• [TASK]:
Can you turn the data below into a Markdown table with the columns "No." and "Line", one row per non-blank line, and leave out the pictures?

"""

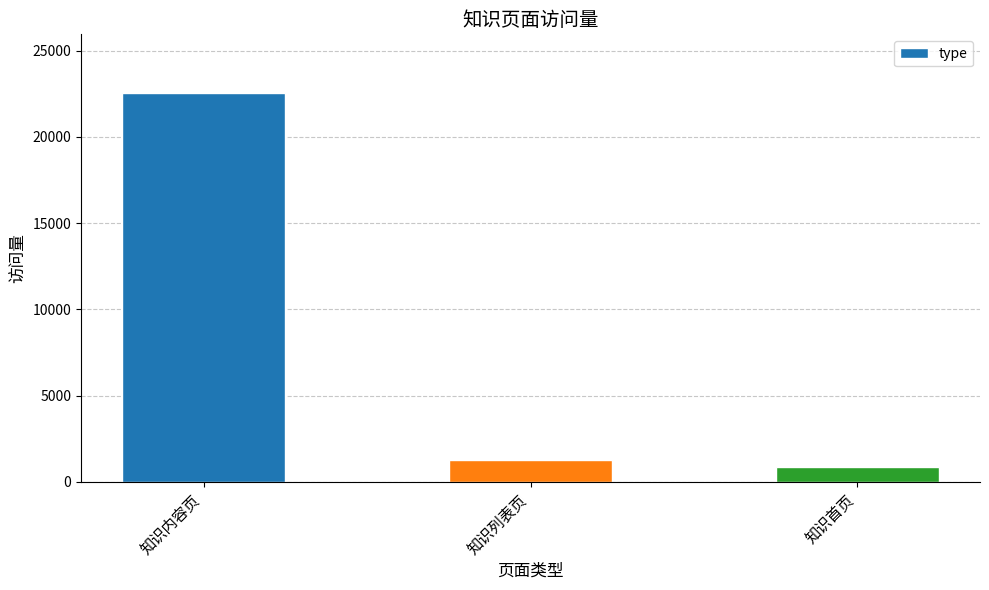

What is the label of the 2nd bar from the left?

知识列表页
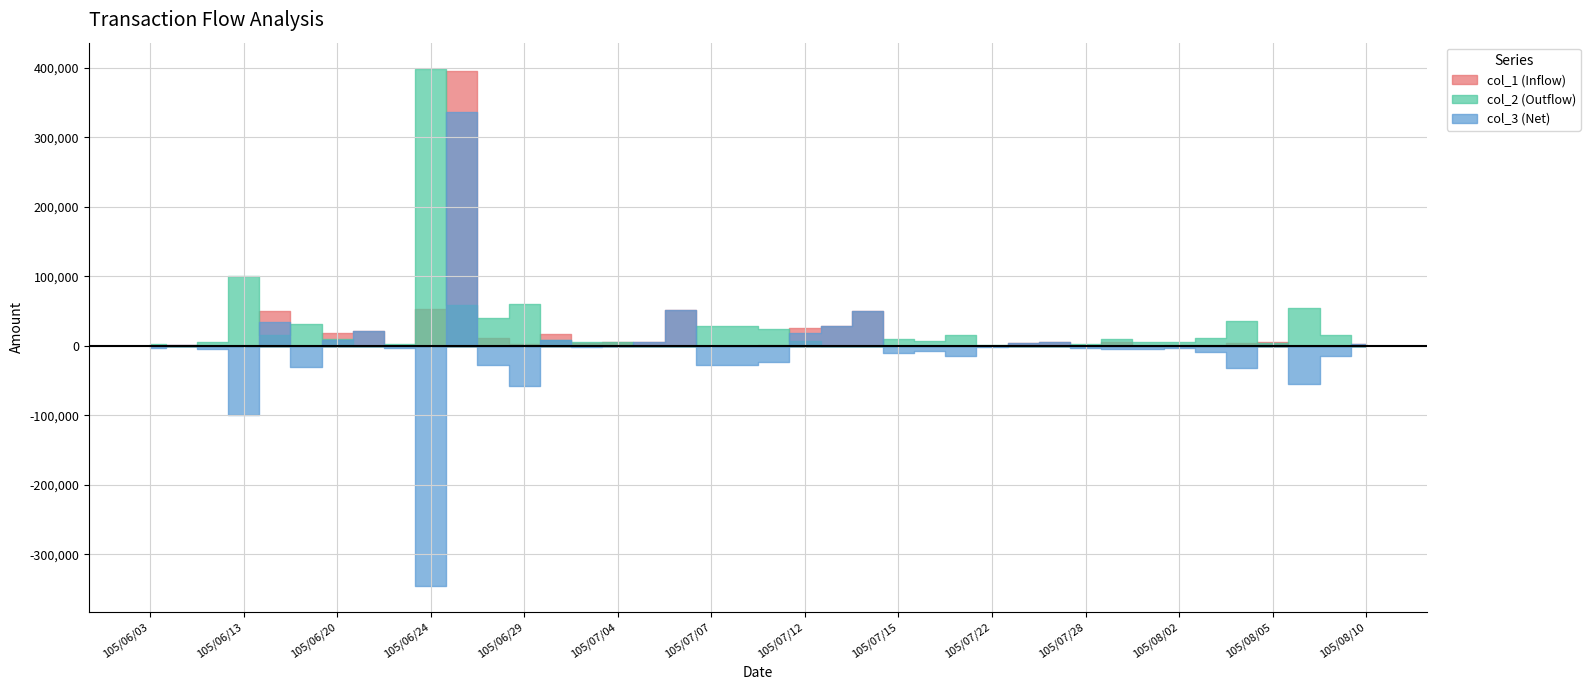

Which series ends up on top after the final intersection of col_1 (Inflow) and col_2 (Outflow)?

col_1 (Inflow)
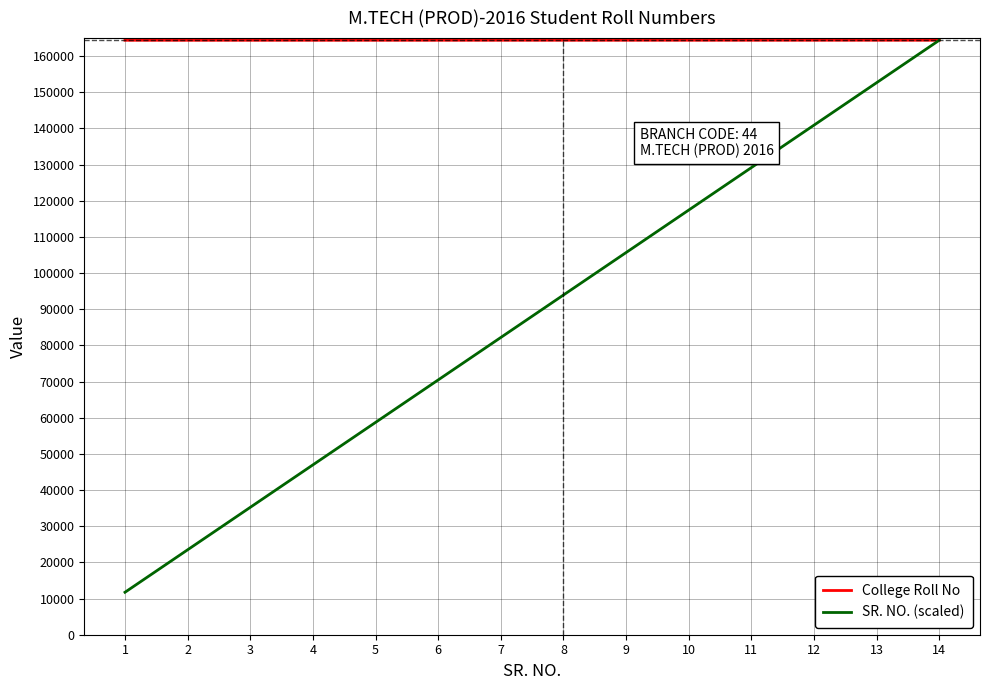

The value of College Roll No at 9 is 104783.7. True or false?

False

"""

• [SOLUTION FOR THIS PROBLEM]:
| No. | Line |
|---|---|
| 1 | What is the label of the 2nd bar from the left? |
| 2 | 知识列表页 |
| 3 | Which series ends up on top after the final intersection of col_1 (Inflow) and col_2 (Outflow)? |
| 4 | col_1 (Inflow) |
| 5 | The value of College Roll No at 9 is 104783.7. True or false? |
| 6 | False |